──────── Data

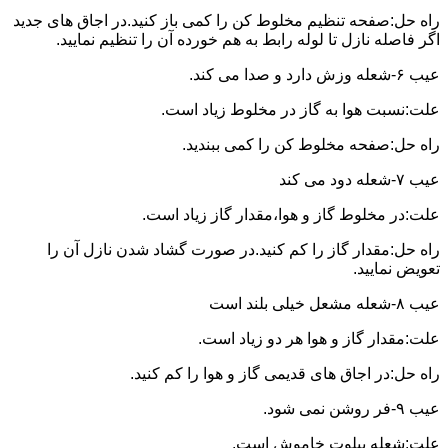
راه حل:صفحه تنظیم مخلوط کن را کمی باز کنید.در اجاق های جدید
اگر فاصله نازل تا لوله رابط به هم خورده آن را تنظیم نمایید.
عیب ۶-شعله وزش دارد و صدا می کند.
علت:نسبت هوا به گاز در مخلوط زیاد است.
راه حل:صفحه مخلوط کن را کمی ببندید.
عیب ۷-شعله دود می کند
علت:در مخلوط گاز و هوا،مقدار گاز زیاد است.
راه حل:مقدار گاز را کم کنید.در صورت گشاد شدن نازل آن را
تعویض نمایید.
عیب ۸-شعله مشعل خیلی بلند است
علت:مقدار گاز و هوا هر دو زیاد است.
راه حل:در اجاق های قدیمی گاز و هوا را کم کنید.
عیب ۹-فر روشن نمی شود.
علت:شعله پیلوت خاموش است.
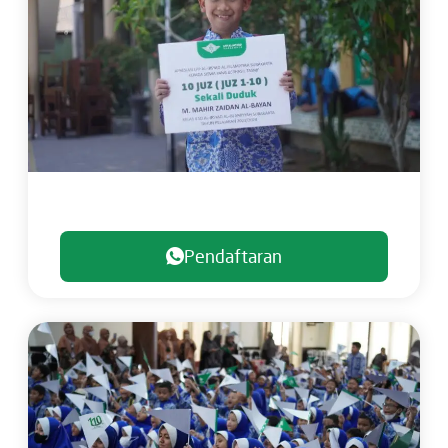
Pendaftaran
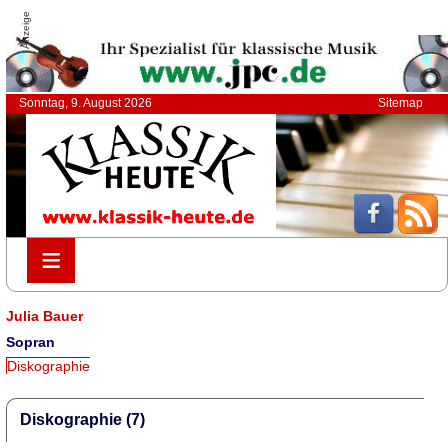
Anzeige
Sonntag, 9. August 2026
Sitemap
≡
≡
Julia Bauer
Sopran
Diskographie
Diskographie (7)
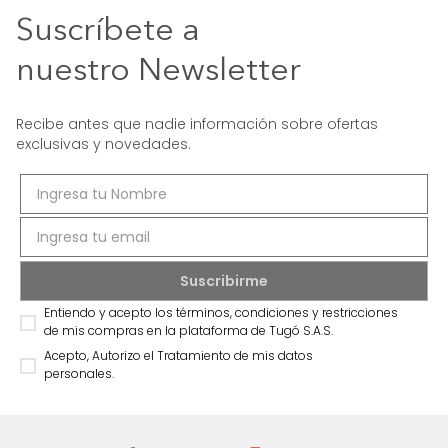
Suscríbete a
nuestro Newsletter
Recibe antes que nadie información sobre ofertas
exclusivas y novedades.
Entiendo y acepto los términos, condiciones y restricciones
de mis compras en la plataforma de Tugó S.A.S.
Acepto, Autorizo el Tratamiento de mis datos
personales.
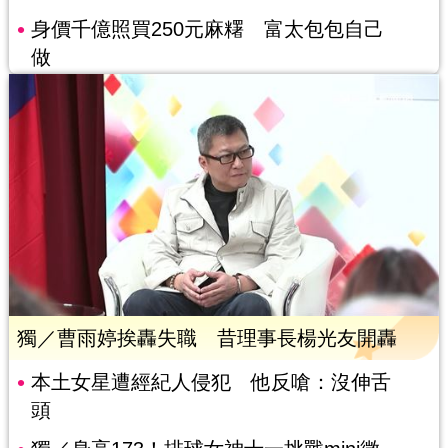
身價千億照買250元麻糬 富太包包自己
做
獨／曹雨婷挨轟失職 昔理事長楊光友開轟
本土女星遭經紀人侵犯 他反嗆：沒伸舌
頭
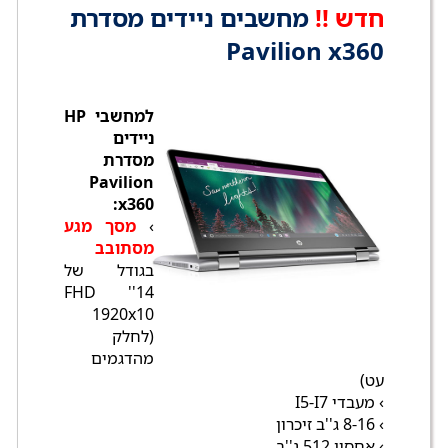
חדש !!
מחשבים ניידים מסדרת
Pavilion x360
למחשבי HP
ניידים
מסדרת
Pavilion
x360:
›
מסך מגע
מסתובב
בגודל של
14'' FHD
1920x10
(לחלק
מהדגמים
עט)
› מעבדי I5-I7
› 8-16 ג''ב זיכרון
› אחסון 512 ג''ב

────────────────

> Task:
Here the job is to print all the entries above exactly, minus the images.

> Answer to the exercise:
راه حل:صفحه تنظیم مخلوط کن را کمی باز کنید.در اجاق های جدید
اگر فاصله نازل تا لوله رابط به هم خورده آن را تنظیم نمایید.
عیب ۶-شعله وزش دارد و صدا می کند.
علت:نسبت هوا به گاز در مخلوط زیاد است.
راه حل:صفحه مخلوط کن را کمی ببندید.
عیب ۷-شعله دود می کند
علت:در مخلوط گاز و هوا،مقدار گاز زیاد است.
راه حل:مقدار گاز را کم کنید.در صورت گشاد شدن نازل آن را
تعویض نمایید.
عیب ۸-شعله مشعل خیلی بلند است
علت:مقدار گاز و هوا هر دو زیاد است.
راه حل:در اجاق های قدیمی گاز و هوا را کم کنید.
عیب ۹-فر روشن نمی شود.
علت:شعله پیلوت خاموش است.
Pendaftaran
Anzeige
Sonntag, 9. August 2026
Sitemap
≡
≡
Julia Bauer
Sopran
Diskographie
Diskographie (7)
Suscríbete a
nuestro Newsletter
Recibe antes que nadie información sobre ofertas
exclusivas y novedades.
Entiendo y acepto los términos, condiciones y restricciones
de mis compras en la plataforma de Tugó S.A.S.
Acepto, Autorizo el Tratamiento de mis datos
personales.
身價千億照買250元麻糬 富太包包自己
做
獨／曹雨婷挨轟失職 昔理事長楊光友開轟
本土女星遭經紀人侵犯 他反嗆：沒伸舌
頭
חדש !!
מחשבים ניידים מסדרת
Pavilion x360
למחשבי HP
ניידים
מסדרת
Pavilion
x360:
›
מסך מגע
מסתובב
בגודל של
14'' FHD
1920x10
(לחלק
מהדגמים
עט)
› מעבדי I5-I7
› 8-16 ג''ב זיכרון
› אחסון 512 ג''ב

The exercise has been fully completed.